WORK REQUEST: Would you please restate all of the entries exactly, apart from the pictures?

ENTRIES SUPPLIED:
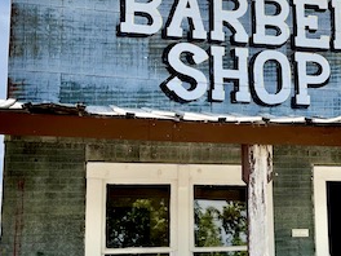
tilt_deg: +8.0
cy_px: 162
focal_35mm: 59
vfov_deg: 24.7
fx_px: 581
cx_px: 256
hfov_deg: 32.1
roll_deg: +0.5
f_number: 1.6
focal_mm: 5.1
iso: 32
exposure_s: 1/2433
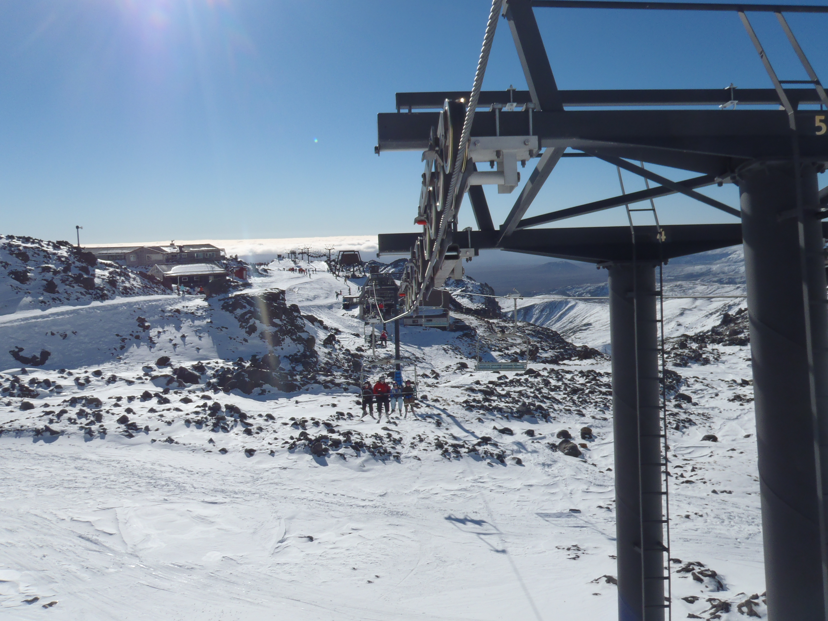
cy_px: 310
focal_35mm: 28
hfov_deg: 63.4
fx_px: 670
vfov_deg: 49.7
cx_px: 414
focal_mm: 5
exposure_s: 1/800
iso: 64
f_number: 5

RESULT:
tilt_deg: +8.0
cy_px: 162
focal_35mm: 59
vfov_deg: 24.7
fx_px: 581
cx_px: 256
hfov_deg: 32.1
roll_deg: +0.5
f_number: 1.6
focal_mm: 5.1
iso: 32
exposure_s: 1/2433
cy_px: 310
focal_35mm: 28
hfov_deg: 63.4
fx_px: 670
vfov_deg: 49.7
cx_px: 414
focal_mm: 5
exposure_s: 1/800
iso: 64
f_number: 5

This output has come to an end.